You should see a short answer about penguins printed. If it errors, ensure:

1. The container is still running.
2. The correct `model` ID is used.
3. Port 23333 is mapped.

---

## Environment Variables

* **`HF_TOKEN`** (or `HUGGING_FACE_HUB_TOKEN` inside the container)

* Your Hugging Face Hub token for private gated models.

```bash
export HF_TOKEN=
```

* **`OPENAI_API_KEY`** (optional)

* If you configured the container to require an API key, set this on your host and pass it with `-e OPENAI_API_KEY` in `docker run`. Otherwise, the container defaults to no-auth mode.

---

## Customizing & Troubleshooting

### Change the CUDA base image

In `Dockerfile`, you can swap:

```dockerfile
FROM nvidia/cuda:12.2.2-devel-ubuntu20.04
```

for another tag such as `cuda:11.8-devel-ubuntu20.04` to match your GPU driver.

### Use a different Hugging Face model

Change the `--model` argument when running:

```bash
--model your-org/your-model-name
```

If you want to load a quantized checkpoint, append `--quantize gptq` or similar.

## License

This repository is licensed under the **MIT License**. See [LICENSE](LICENSE) for details.
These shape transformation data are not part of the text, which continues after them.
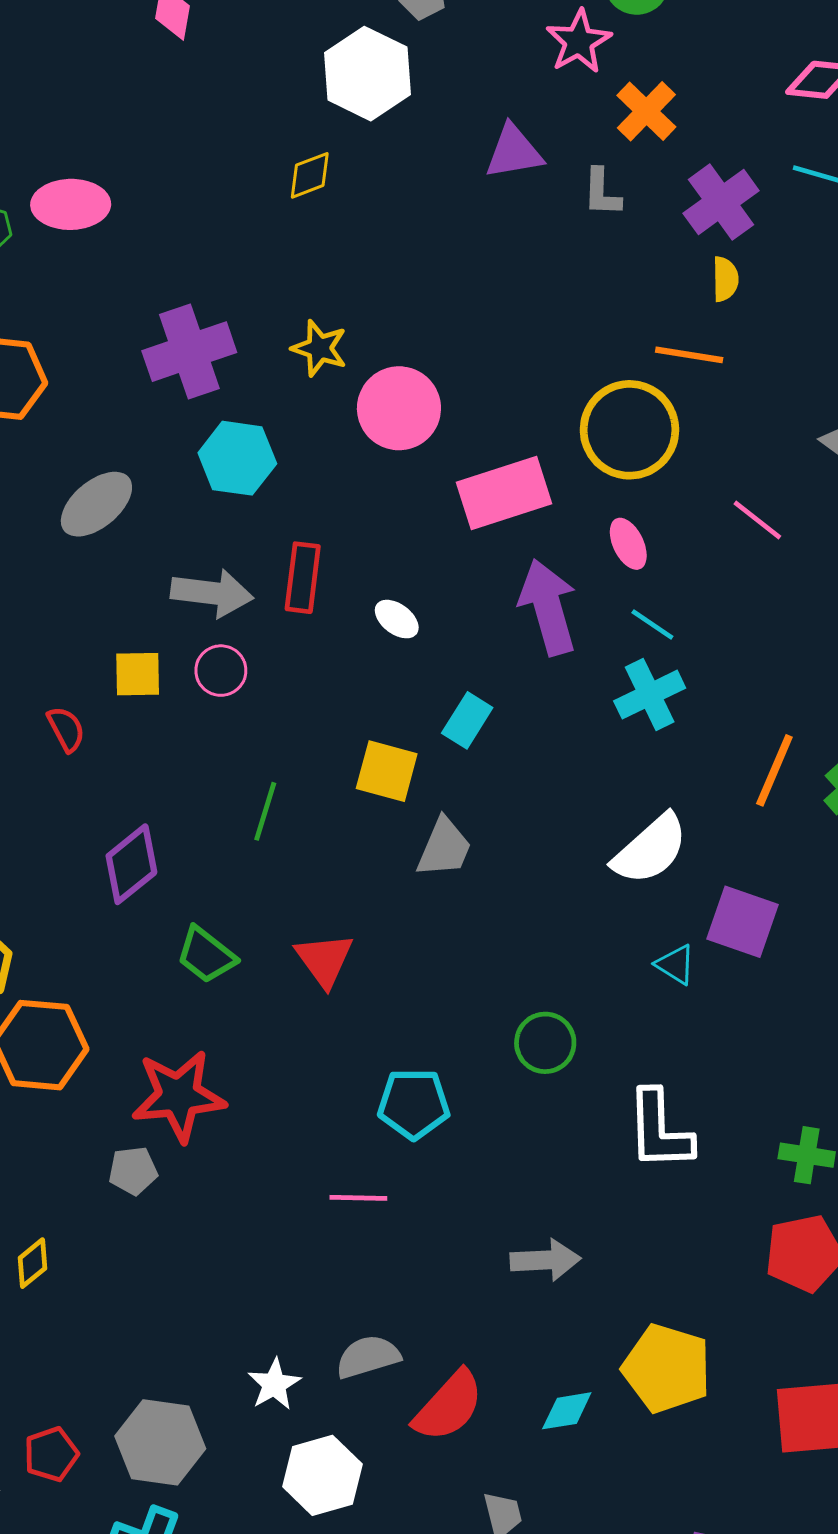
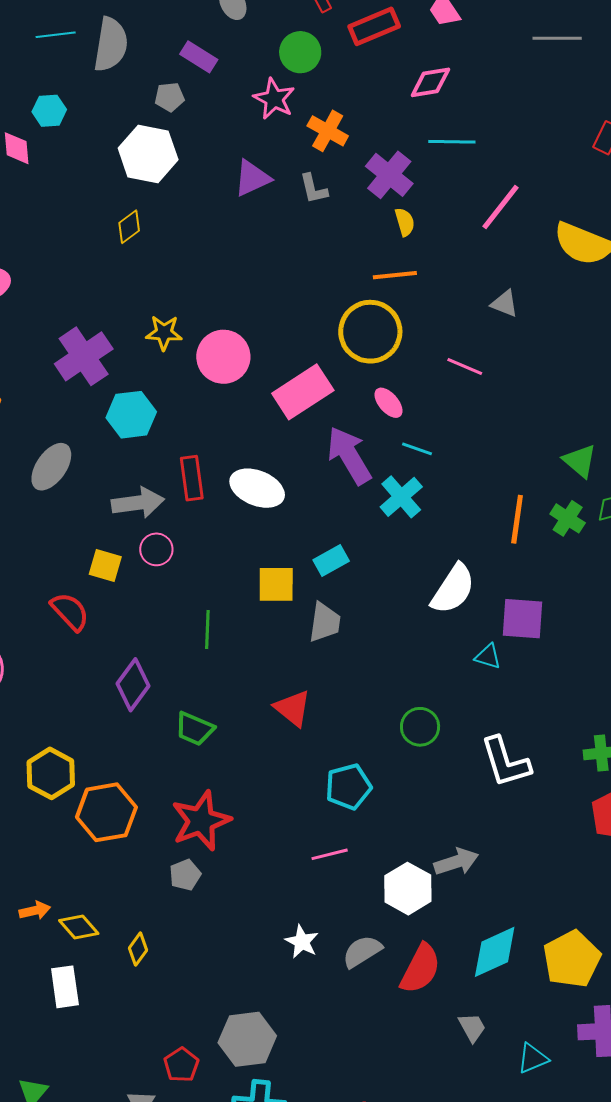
white ellipse: (397, 619) -> (257, 488), size x1.8
yellow square: (138, 674) -> (105, 566), turned 32
cyan cross: (650, 695) -> (401, 497), moved
cyan rectangle: (467, 720) -> (331, 561), moved, turned 44
red semicircle: (66, 729) -> (70, 612), size x1.4
red triangle: (324, 960) -> (293, 708), moved
yellow pentagon: (667, 1368) -> (572, 959), moved, turned -30
white star: (274, 1384) -> (302, 942), moved
cyan diamond: (567, 1411) -> (495, 952), size x1.6
white hexagon: (322, 1475) -> (408, 889), moved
If you omit a LICENSE file, it defaults to “All rights reserved.”

---

**Congratulations!** You have a fully functional Docker container that runs DeepSpeed-MII in OpenAI-API compatibility mode. Anyone can now either pull the prebuilt image (`slinusc/deepspeed-mii:latest`) or build from source and run a local inference server for Mistral or any other Hugging Face model.